▶ CONSIGNE A: D'après le texte fourni, pourquoi Anaïs a-t-elle été placée en famille d'accueil quand elle était toute petite ?

***** TEXTE FOURNI *****

D’autre part, le réalisateur tend vers une
idéalisation des jeunes femmes, ce qui, cette fois-ci, favorise Emma par
rapport à Anaïs, car il semble insister sur le physique de ces filles. Ainsi,
Emma est mince et belle, d’où une utilisation de plans rapprochés sur elle et
sur son visage. Sa beauté est donc mise
en avant.
Dès le début du
film, on voit qu’Emma est sensible à l’art, car elle chante dans un conservatoire.
C’est l’une des plus belles scènes de ce documentaire, car là on sent une
véritable grâce et une idéalisation de la beauté. Elle passe par le désir de
devenir actrice et elle finit par être acceptée dans une licence de cinéma à
Paris 8. Qui sait, on la retrouvera peut-être en train d’écrire des critiques
de films dans les Cahiers du Cinéma ? Sa beauté mise en avant, son grand rapport à
l’art, son passage vers les études générales, tendent à l’idéaliser.
L’idéalisation de la beauté renforce peut-être aussi cette impression de voir
une fiction.
Cependant, Anaïs
n’est pas tellement favorisée par son physique, elle n’a pas un très beau
visage et elle est assez ronde. Il y a même une conversation amusante à ce
sujet avec sa mère. Et le fait que malgré une certaine maturité, elle fait
parfois preuve d’immaturité au niveau de son comportement. On apprend que toute
petite, elle avait été mise en famille d’accueil parce qu’elle insultait sa
mère, mais cela est probablement dû à son milieu social défavorisé. Dans le
lycée professionnel où elle étudie, elle participe au bazar des cours, tandis
que dans le lycée général d’Emma, tout semble calme. Par son physique désavantageux
et cette immaturité, bien que ce soit la plus mature des deux, elle donne une
image de vulgarité, opposée à celle d’Emma. Comme nous avons pu le voir, le
réalisateur a quand même présenté les atouts et les carences de chacune des
deux adolescentes.

***** DONNÉES FOURNIES *****

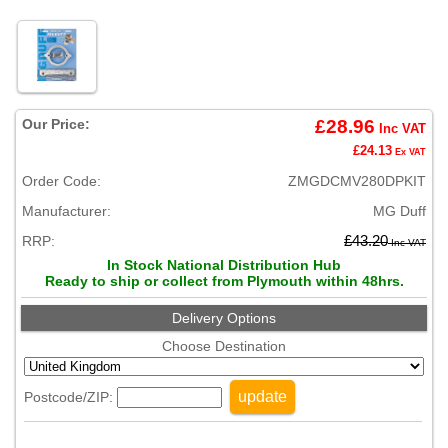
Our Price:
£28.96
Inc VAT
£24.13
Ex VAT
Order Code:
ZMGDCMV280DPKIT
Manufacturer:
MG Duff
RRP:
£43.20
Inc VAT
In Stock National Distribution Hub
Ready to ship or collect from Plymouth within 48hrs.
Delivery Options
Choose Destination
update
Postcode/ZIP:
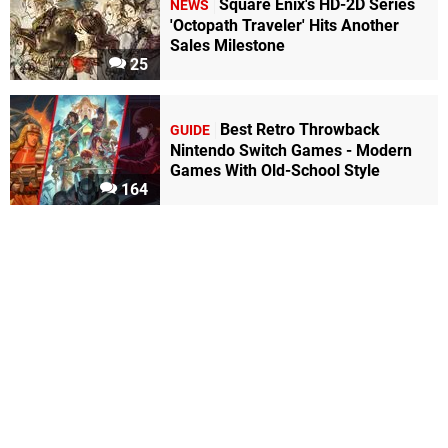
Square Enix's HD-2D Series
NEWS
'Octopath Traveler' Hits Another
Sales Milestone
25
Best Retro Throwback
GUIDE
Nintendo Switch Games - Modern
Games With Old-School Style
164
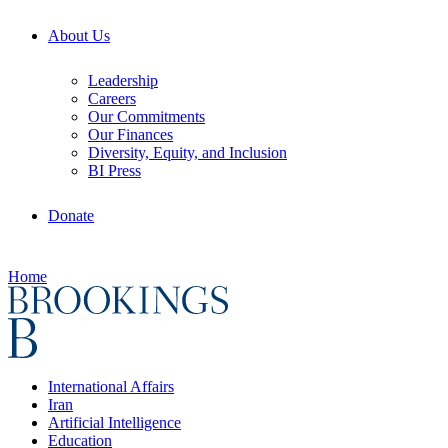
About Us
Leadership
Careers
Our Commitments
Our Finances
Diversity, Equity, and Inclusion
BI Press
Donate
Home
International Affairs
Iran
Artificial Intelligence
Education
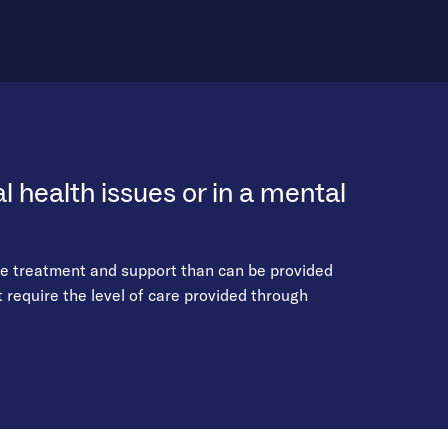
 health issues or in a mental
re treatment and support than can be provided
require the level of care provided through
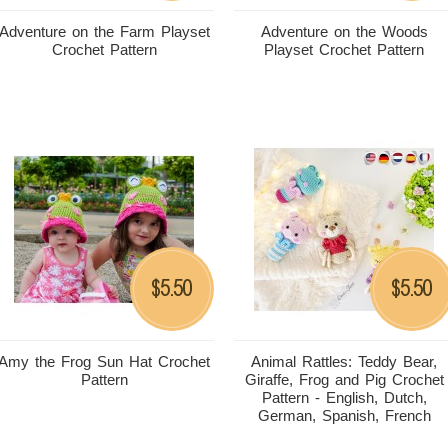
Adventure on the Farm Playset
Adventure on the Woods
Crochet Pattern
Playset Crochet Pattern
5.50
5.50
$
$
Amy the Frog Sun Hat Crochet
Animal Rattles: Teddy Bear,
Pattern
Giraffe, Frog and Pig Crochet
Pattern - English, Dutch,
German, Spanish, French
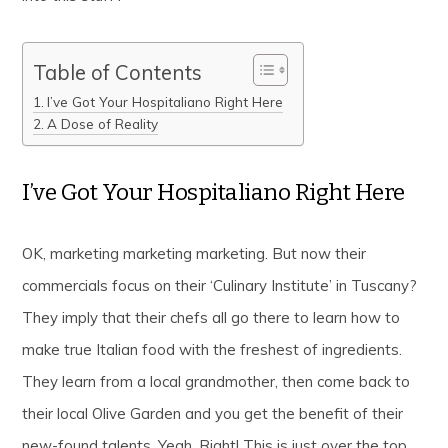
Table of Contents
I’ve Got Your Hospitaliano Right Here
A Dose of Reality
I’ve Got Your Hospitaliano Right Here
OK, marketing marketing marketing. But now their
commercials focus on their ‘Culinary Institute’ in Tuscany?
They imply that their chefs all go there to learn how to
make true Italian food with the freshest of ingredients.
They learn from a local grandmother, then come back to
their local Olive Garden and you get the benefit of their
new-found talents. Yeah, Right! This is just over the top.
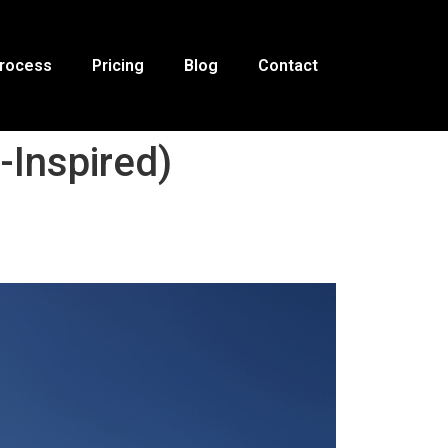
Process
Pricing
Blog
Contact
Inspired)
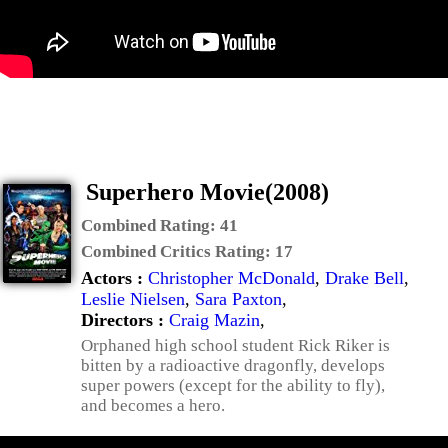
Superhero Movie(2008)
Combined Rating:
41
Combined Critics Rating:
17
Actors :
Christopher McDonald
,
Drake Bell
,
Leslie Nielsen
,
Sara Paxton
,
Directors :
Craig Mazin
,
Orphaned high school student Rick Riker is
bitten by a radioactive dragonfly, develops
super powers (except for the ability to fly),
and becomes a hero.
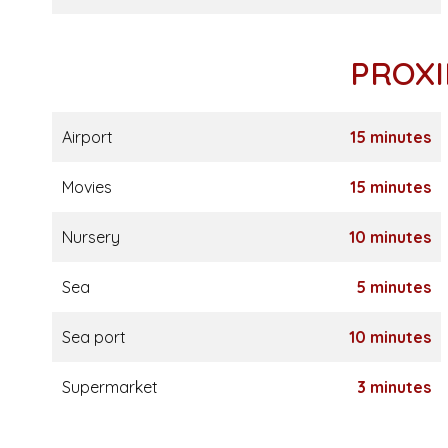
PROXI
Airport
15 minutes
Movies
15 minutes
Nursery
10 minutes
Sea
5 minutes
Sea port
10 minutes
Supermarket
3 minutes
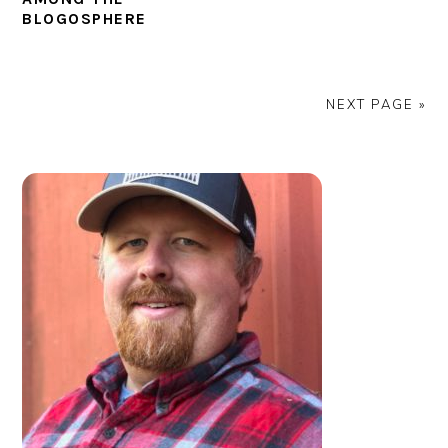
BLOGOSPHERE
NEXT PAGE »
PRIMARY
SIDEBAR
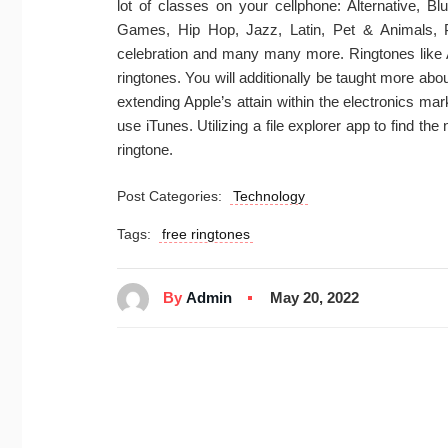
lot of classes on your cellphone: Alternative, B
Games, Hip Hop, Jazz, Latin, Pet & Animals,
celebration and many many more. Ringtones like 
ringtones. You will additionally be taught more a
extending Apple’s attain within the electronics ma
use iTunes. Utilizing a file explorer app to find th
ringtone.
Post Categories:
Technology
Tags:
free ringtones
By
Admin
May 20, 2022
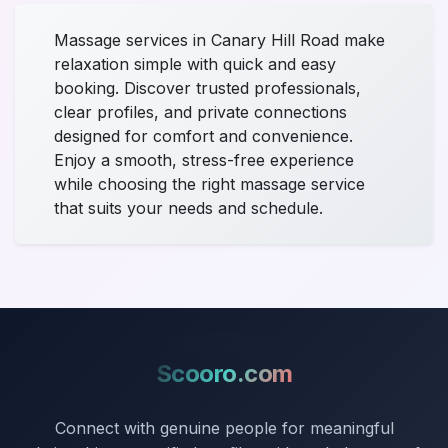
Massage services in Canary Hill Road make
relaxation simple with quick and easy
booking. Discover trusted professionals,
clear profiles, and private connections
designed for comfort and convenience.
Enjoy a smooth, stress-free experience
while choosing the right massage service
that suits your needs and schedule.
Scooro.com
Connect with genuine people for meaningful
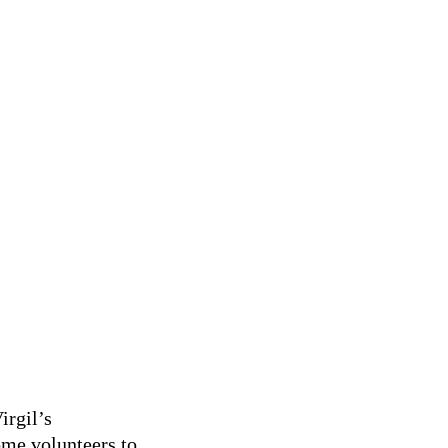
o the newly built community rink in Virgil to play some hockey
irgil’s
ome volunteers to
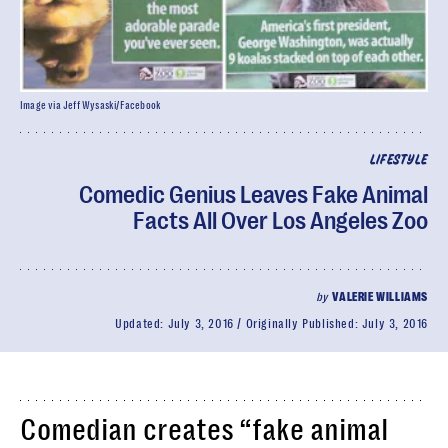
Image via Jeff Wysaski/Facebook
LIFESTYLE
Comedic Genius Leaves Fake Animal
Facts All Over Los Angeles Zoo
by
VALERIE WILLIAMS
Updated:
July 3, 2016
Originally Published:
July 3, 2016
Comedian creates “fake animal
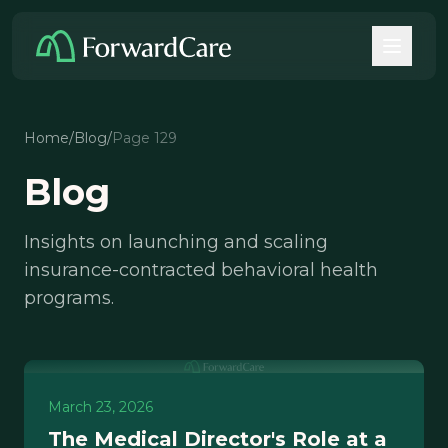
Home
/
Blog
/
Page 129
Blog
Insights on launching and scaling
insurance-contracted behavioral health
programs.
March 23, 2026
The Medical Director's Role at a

*****

▶ CONSIGNE B: Remplacez "minutes" par "min" dans le passage des lignes qui va de la ligne contenant "Superhero Movie(2008)" à celle contenant "May 20, 2022", et recopiez ce passage sans rien changer d'autre. Laissez les images de côté dans la réponse.

▶ RÉPONSE A: Elle a été placée en famille d'accueil parce qu'elle insultait sa mère.

▶ RÉPONSE B:
Superhero Movie(2008)
Combined Rating:
41
Combined Critics Rating:
17
Actors :
Christopher McDonald
,
Drake Bell
,
Leslie Nielsen
,
Sara Paxton
,
Directors :
Craig Mazin
,
Orphaned high school student Rick Riker is
bitten by a radioactive dragonfly, develops
super powers (except for the ability to fly),
and becomes a hero.
PROXI
Airport
15 min
Movies
15 min
Nursery
10 min
Sea
5 min
Sea port
10 min
Supermarket
3 min
BLOGOSPHERE
NEXT PAGE »
PRIMARY
SIDEBAR
lot of classes on your cellphone: Alternative, B
Games, Hip Hop, Jazz, Latin, Pet & Animals,
celebration and many many more. Ringtones like 
ringtones. You will additionally be taught more a
extending Apple’s attain within the electronics ma
use iTunes. Utilizing a file explorer app to find th
ringtone.
Post Categories:
Technology
Tags:
free ringtones
By
Admin
May 20, 2022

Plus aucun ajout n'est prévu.